*Task statement*.
Rewrite the listing below from the line containing "family: Phyllophoraceae" through its last line inclusive, changing every "collectors" to "collected by" and leaving everything else the same.

*Input*.
━━━━━━

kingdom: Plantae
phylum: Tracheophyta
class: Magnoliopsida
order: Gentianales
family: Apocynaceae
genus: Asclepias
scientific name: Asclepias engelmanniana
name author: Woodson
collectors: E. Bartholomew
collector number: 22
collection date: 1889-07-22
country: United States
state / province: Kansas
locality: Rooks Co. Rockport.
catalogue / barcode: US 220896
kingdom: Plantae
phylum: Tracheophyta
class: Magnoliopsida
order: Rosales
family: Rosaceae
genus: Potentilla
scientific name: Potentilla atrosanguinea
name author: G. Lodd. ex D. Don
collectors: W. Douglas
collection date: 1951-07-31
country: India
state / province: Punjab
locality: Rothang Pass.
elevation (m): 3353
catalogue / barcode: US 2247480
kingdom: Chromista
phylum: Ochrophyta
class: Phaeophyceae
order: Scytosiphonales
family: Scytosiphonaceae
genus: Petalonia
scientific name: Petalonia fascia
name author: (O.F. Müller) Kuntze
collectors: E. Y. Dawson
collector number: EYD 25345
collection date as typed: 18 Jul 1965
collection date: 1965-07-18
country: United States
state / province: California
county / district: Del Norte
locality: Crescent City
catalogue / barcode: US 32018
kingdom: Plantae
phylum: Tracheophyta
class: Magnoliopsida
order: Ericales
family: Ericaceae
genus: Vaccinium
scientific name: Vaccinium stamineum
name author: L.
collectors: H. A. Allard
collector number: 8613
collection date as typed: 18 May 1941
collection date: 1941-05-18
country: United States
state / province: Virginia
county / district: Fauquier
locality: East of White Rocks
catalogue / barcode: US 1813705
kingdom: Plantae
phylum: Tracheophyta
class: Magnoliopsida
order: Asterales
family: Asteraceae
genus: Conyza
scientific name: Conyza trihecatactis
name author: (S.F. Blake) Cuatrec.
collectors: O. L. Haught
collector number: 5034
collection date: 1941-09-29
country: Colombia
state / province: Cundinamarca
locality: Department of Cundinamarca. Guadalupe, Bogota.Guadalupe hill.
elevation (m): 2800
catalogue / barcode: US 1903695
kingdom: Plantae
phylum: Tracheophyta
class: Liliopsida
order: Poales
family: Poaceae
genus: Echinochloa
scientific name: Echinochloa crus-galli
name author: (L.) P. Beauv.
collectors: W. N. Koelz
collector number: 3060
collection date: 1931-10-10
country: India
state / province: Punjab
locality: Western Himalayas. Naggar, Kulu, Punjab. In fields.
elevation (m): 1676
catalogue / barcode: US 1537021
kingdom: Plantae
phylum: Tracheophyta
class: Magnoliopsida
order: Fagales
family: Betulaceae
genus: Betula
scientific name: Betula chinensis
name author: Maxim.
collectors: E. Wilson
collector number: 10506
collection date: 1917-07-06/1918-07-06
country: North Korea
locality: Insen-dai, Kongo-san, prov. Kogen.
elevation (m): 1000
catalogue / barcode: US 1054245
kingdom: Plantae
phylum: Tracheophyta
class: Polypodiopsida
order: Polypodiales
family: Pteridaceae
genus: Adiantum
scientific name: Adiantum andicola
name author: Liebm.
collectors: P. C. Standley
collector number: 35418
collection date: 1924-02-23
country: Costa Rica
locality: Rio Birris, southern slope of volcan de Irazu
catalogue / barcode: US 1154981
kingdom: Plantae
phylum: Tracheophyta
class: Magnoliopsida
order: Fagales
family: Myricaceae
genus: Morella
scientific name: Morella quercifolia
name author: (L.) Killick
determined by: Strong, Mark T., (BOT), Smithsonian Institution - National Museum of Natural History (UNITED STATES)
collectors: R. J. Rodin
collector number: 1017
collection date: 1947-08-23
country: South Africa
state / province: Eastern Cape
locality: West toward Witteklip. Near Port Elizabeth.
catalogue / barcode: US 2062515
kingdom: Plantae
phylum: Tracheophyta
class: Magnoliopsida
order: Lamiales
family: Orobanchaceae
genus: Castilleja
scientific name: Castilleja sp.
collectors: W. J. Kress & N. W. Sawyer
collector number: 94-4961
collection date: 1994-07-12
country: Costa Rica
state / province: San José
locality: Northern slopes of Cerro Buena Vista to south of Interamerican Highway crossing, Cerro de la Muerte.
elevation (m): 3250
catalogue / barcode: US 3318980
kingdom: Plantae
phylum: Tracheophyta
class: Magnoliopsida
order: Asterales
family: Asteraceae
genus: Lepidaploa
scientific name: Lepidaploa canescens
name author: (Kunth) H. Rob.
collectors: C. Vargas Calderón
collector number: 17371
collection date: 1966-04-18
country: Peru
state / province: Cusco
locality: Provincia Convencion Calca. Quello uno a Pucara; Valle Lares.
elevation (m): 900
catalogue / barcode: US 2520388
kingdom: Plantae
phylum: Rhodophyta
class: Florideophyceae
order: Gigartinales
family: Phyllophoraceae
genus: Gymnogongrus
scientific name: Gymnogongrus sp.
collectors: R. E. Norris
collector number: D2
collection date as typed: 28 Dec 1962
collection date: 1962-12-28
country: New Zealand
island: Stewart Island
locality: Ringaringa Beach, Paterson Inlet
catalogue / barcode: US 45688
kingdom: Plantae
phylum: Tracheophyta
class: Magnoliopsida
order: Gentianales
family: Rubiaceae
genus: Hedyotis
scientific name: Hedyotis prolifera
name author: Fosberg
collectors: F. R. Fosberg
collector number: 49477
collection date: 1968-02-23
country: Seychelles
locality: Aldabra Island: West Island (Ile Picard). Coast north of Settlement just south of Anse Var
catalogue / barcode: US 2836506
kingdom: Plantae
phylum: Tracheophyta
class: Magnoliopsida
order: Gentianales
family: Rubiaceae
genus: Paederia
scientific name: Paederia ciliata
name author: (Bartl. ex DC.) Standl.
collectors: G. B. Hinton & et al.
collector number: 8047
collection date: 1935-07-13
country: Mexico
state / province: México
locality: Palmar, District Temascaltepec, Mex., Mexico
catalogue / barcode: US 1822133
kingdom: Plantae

━━━━━━

*Output of the task*.
family: Phyllophoraceae
genus: Gymnogongrus
scientific name: Gymnogongrus sp.
collected by: R. E. Norris
collector number: D2
collection date as typed: 28 Dec 1962
collection date: 1962-12-28
country: New Zealand
island: Stewart Island
locality: Ringaringa Beach, Paterson Inlet
catalogue / barcode: US 45688
kingdom: Plantae
phylum: Tracheophyta
class: Magnoliopsida
order: Gentianales
family: Rubiaceae
genus: Hedyotis
scientific name: Hedyotis prolifera
name author: Fosberg
collected by: F. R. Fosberg
collector number: 49477
collection date: 1968-02-23
country: Seychelles
locality: Aldabra Island: West Island (Ile Picard). Coast north of Settlement just south of Anse Var
catalogue / barcode: US 2836506
kingdom: Plantae
phylum: Tracheophyta
class: Magnoliopsida
order: Gentianales
family: Rubiaceae
genus: Paederia
scientific name: Paederia ciliata
name author: (Bartl. ex DC.) Standl.
collected by: G. B. Hinton & et al.
collector number: 8047
collection date: 1935-07-13
country: Mexico
state / province: México
locality: Palmar, District Temascaltepec, Mex., Mexico
catalogue / barcode: US 1822133
kingdom: Plantae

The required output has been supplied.